Be Faithful with the Little Signs

Kong Tak-yeung

(B.Th.)

Tak-yeung with his wife and father

Faithfulness Seen in Every Little Sign

  I once met a teacher at HKBTS who was composed, meek and lowly in heart and had an incredible memory. When he taught the original languages of the Bible, he was particularly strict. I remember complaining to him in the second semester of Year 2 when I was about to take his Greek lessons, “Dr. Shum, I fell far behind in the class, like ‘having a wheel fall off the wagon’ when I learnt Hebrew in the first semester!” Gently and calmly, he responded, “Then, let the other wheels fall off in the second semester as well!” In fact, when I did the exercises in every Greek lesson then, he would say, “Tak-yeung, is that really so?” “Class, don’t help him! Let him think about it himself,” or “Well…think over it again seriously. Are you sure?” Eventually, I also failed to catch up in this class, and indeed it was like all my wheels falling off!

  Later, our class was fortunate enough to take his last Main Program course at HKBTS—Intensive Summer Course on Greek. Although the course lasted only for one week, it was a very difficult and intense course. Every day, from 9 a.m. to 4 p.m., I was reading loads of marks and symbols in the text of the Bible in its original language, observing the trivial changes in wording to decide different tenses of the words before thinking how to interpret them. When I finally came up with an idea, the teacher had already started a new chapter. Since then, I had come down with the “phobia of intensive training.” However, when I made it to the last afternoon for the course, Dr. Shum, who had been so eager to do his best to teach us everything in the books, took a moment to deliver a heartfelt message. With all our eyes fixed on him, he pushed his glasses into place and said with a lump in his throat, “When you graduate, ask yourselves clearly what kind of person you are! Don’t look down on yourselves! Be faithful! God loves those who are faithful very, very much!” Looking up at the sky, he shed a tear. “Cool” as this teacher had seemed, he couldn’t help shedding tears when he mentioned faithfulness to God. All of a sudden, I realized why he was so punctilious in the study of the original biblical languages. He was in fact practicing faithfulness—being faithful to the true meaning that God’s Word was meant to convey. He gave weight to every word and every sentence and devoted his faithfulness to every little mark and sign.

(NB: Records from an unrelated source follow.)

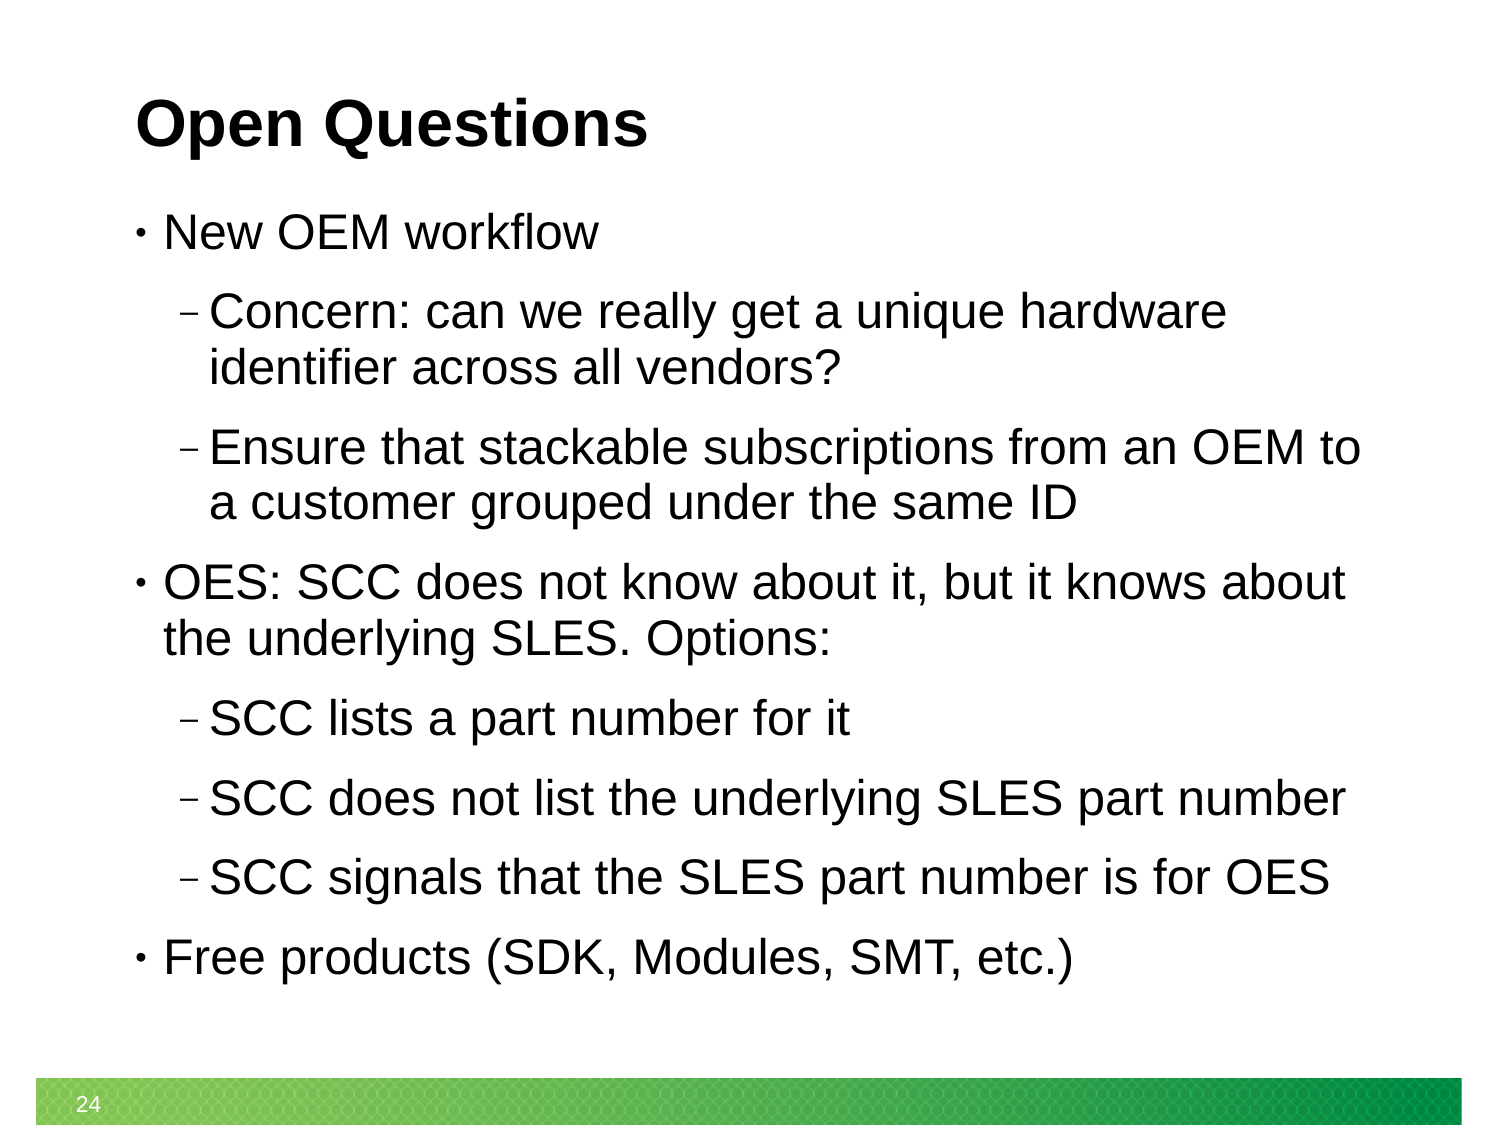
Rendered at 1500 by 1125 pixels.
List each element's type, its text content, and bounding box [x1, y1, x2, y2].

list New OEM workflow Concern: can we really get a unique hardware identifier across all vendors? Ensure that stackable subscriptions from an OEM to a customer grouped under the same ID OES: SCC does not know about it, but it knows about the underlying SLES. Options: SCC lists a part number for it SCC does not list the underlying SLES part number SCC signals that the SLES part number is for OES Free products (SDK, Modules, SMT, etc.) [135, 203, 1396, 946]
picture [36, 1078, 1462, 1125]
title Open Questions [135, 41, 1372, 203]
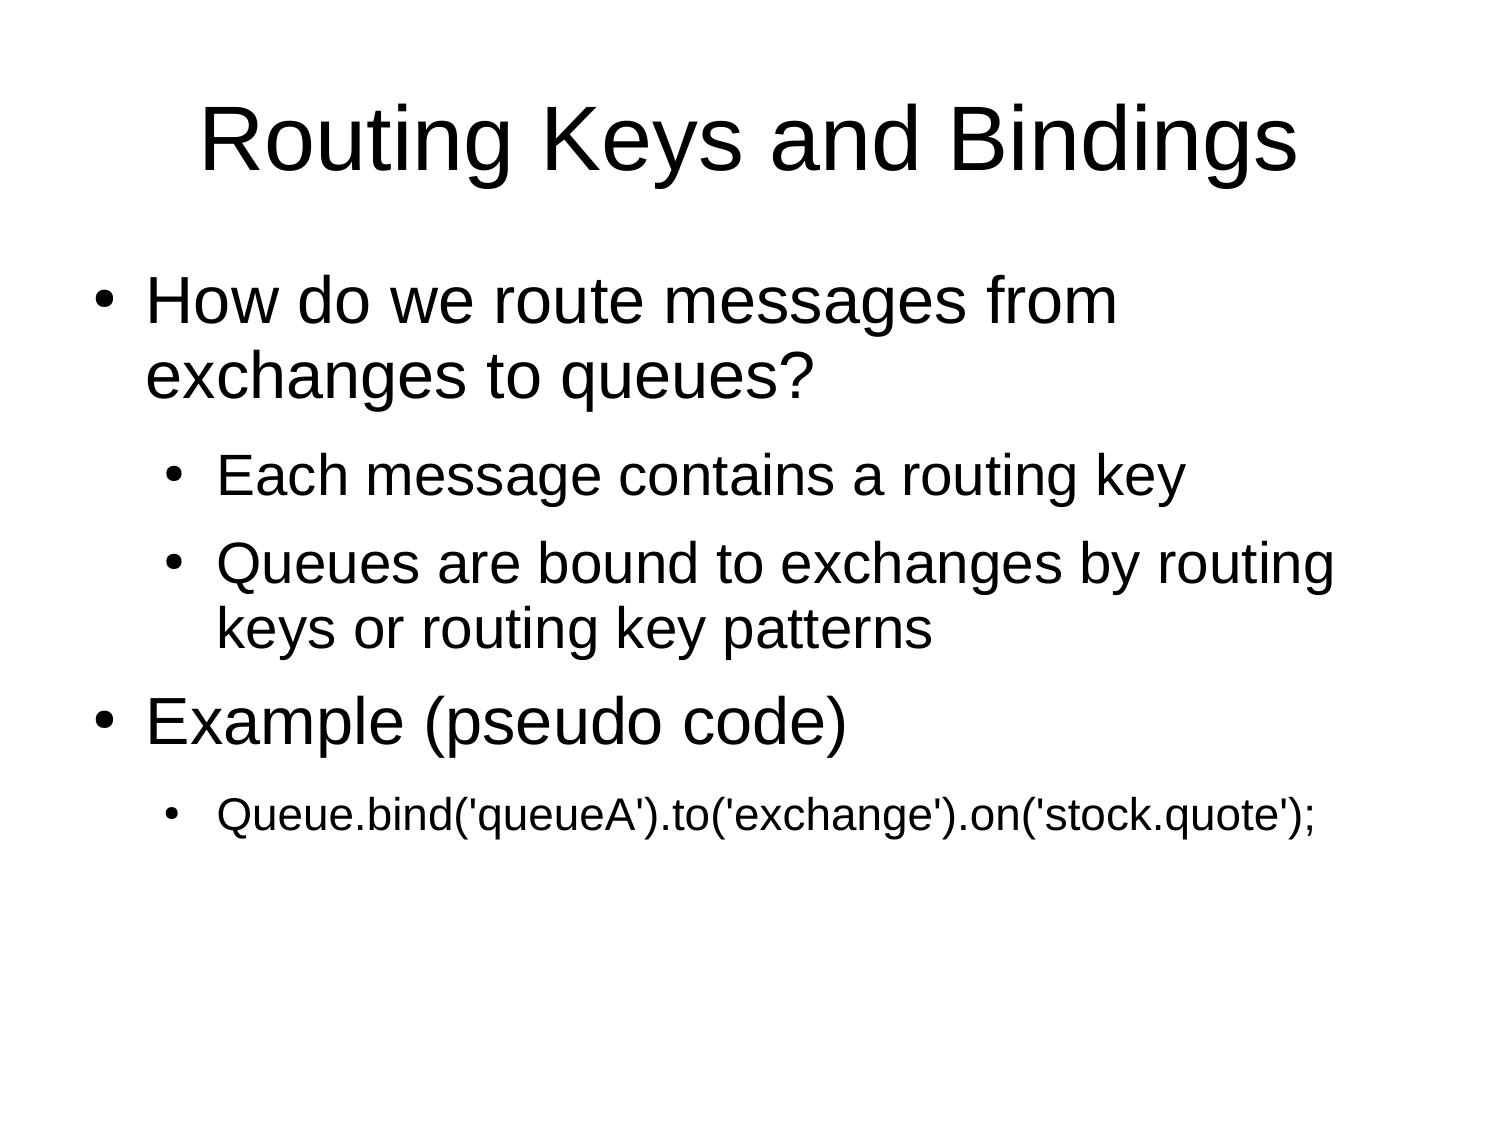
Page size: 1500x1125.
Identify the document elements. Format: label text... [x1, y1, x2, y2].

title Routing Keys and Bindings [75, 52, 1425, 226]
list How do we route messages from exchanges to queues? Each message contains a routing key Queues are bound to exchanges by routing keys or routing key patterns Example (pseudo code) Queue.bind('queueA').to('exchange').on('stock.quote'); [75, 263, 1425, 1006]
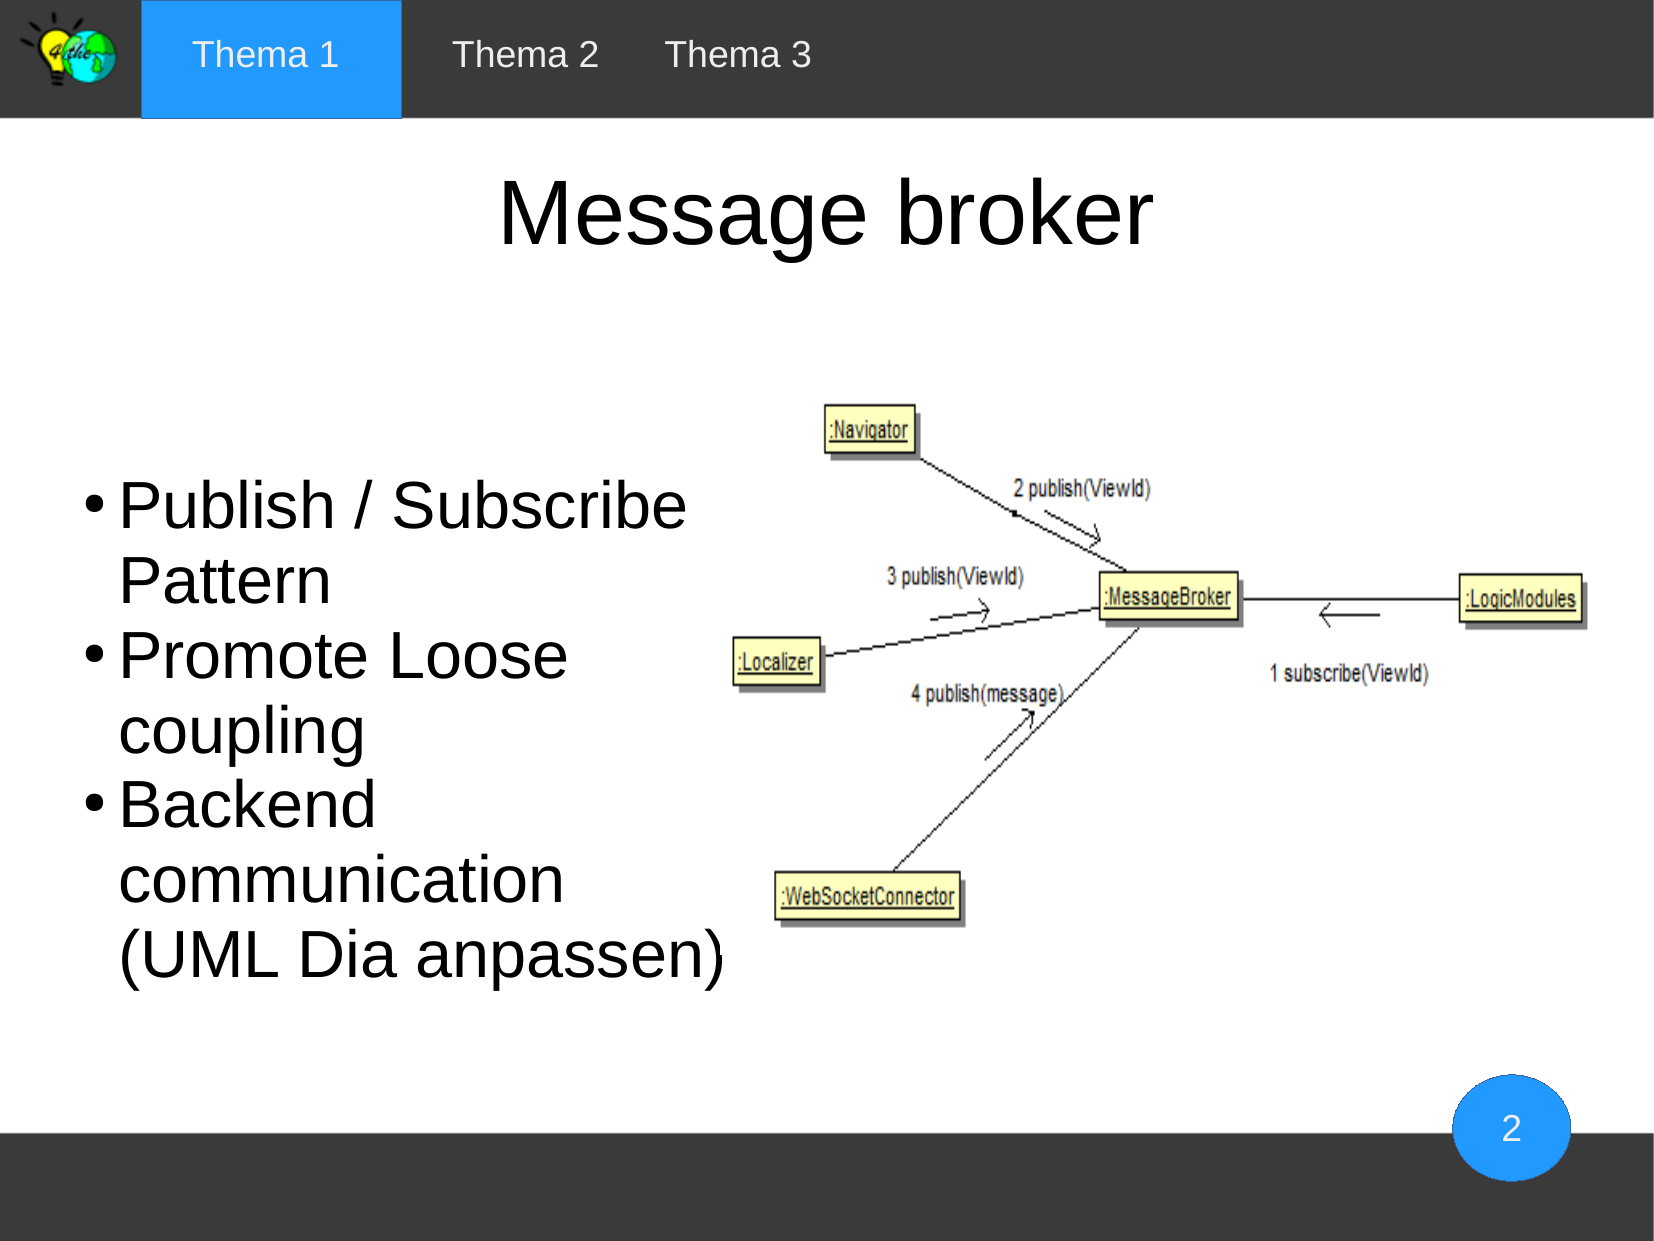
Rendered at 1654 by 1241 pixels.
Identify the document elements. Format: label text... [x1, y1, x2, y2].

text_box Thema 1 [177, 25, 355, 83]
text_box [141, 0, 402, 119]
text_box Thema 2 [437, 25, 615, 83]
title Message broker [82, 129, 1571, 296]
text_box Thema 3 [649, 25, 828, 83]
picture [0, 0, 1654, 1241]
subtitle Publish / Subscribe Pattern Promote Loose coupling Backend communication (UML Dia anpassen) [82, 318, 1571, 1099]
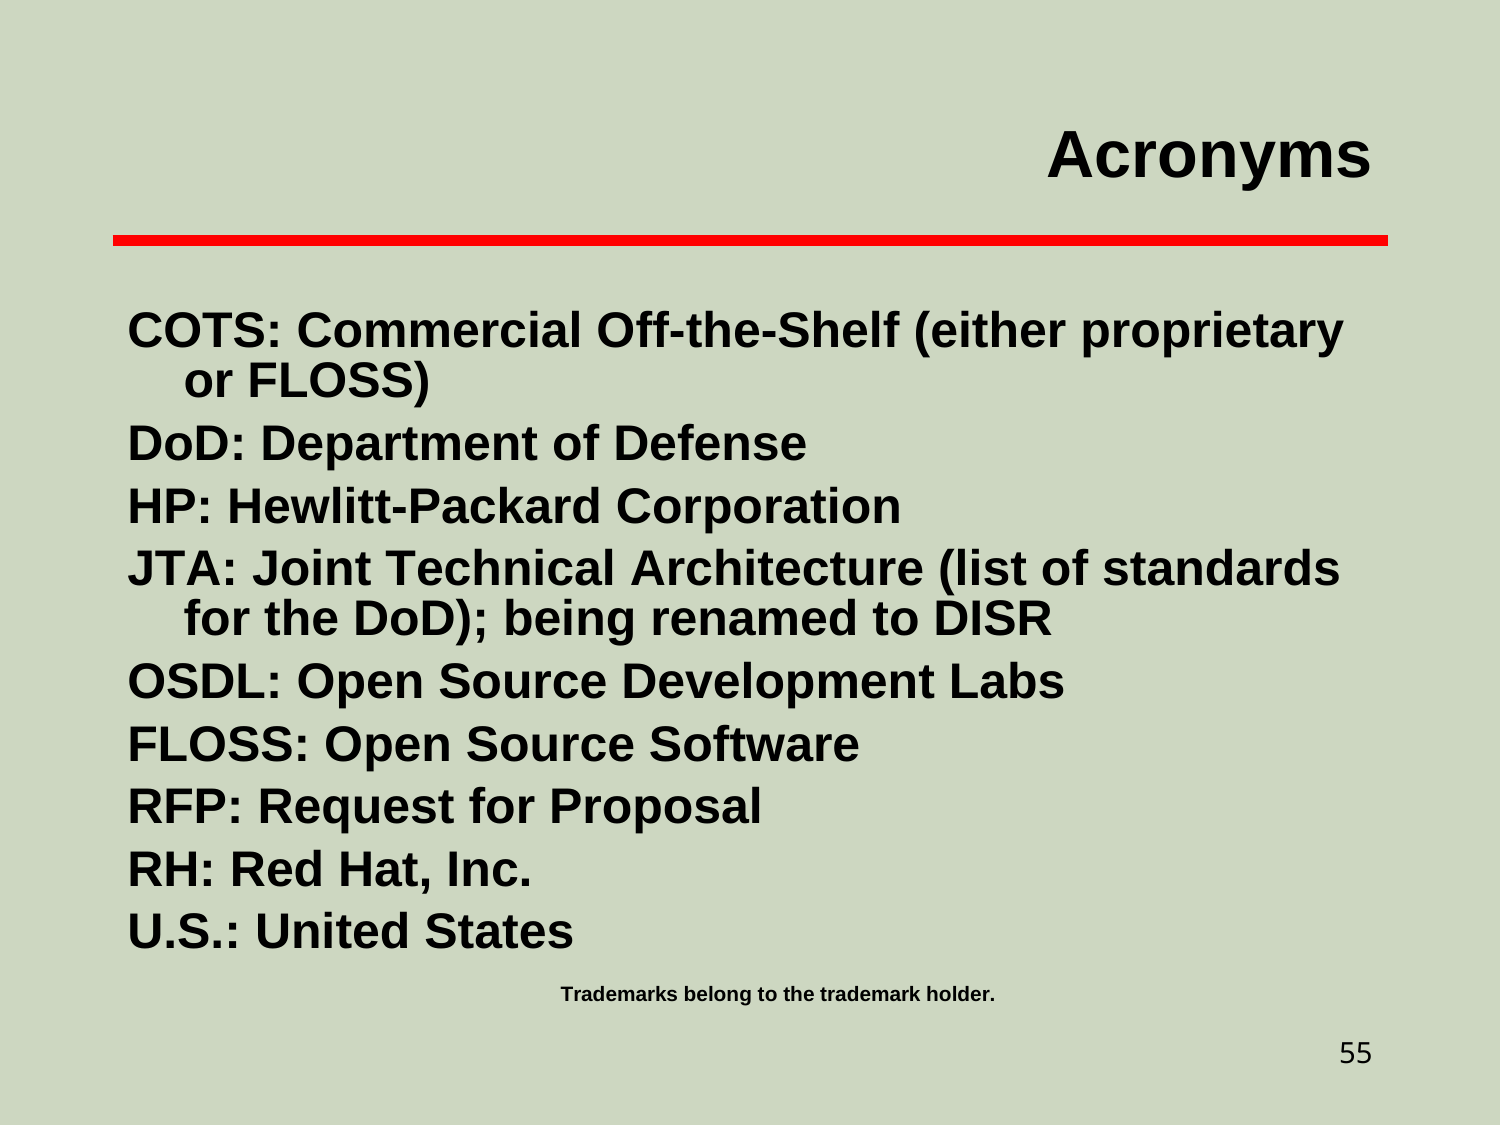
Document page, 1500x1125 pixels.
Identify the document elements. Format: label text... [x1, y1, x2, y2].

title Acronyms [337, 85, 1388, 224]
list COTS: Commercial Off-the-Shelf (either proprietary or FLOSS) DoD: Department of Defense HP: Hewlitt-Packard Corporation JTA: Joint Technical Architecture (list of standards for the DoD); being renamed to DISR OSDL: Open Source Development Labs FLOSS: Open Source Software RFP: Request for Proposal RH: Red Hat, Inc. U.S.: United States Trademarks belong to the trademark holder. [112, 299, 1388, 1020]
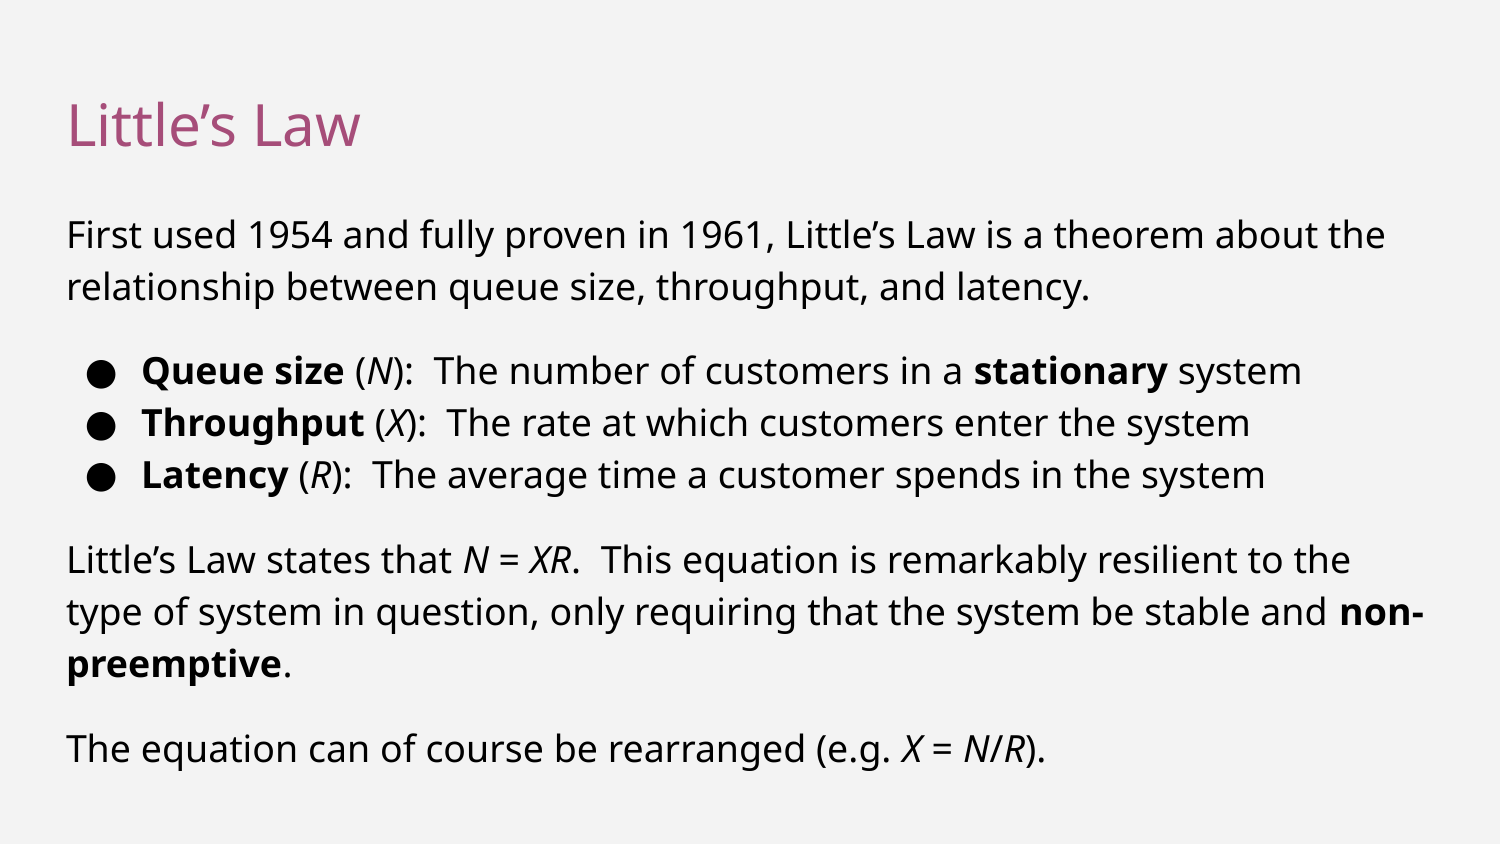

From Learning the Original Biblical Languages to Learning Faithfulness

  Afterward, when I made every endeavor to be a faithful servant before God, I found that faithfulness does require practice in every trivial matter because to be faithful is difficult indeed. Time and again, people kept testing my limits but still I tried to love them. I saw people who were actually extremely lazy pretend to work hard to serve God but still I tried to tolerate them. When faced with a brother seemingly excellent in theological knowledge taking the lead in the fellowship to confront the leaders at church, still I tried to respond in a meek and lowly way. When the sheep I pastored did not respect me and repeatedly committed mistakes, I still tried to strive on. All these turned out to be more difficult than learning the original biblical languages. Every time I wanted to react on impulse, Dr. Shum’s questions popped up on my mind: “Tak-yeung, is that really so? Are you sure?” Then I would calm down and think again how to respond in order to be more faithful. In this way, I began to understand that every little mark and sign in the biblical texts was giving me a lesson on how to be faithful in small matters so that I can also be faithful in larger ones.

Understanding God’s Great Love More Deeply

  Although it is difficult to be faithful, I experience the sweetness of God’s grace when I do my best to be so. Stupid, ignorant and weak as it may seem to the world, it is through this kind of faithful experience that God makes me understand the meaning of the gospel, what is meant by His laying down His life for our salvation when we were still sinners and that He has suffered what we suffer, and even more, so that the suffering makes us know more how deep His love for us is. I realize that when faithfulness ends up in troubles for us, we need not have all those troubles removed in order to see God’s love—we may experience more profoundly how God loved us deeply in the past and loves us today when we are suffering.

  May each pastor-to-be serve the Lord faithfully! When we devote ourselves to serving the Lord faithfully, our Lord will also let us experience Himself more deeply.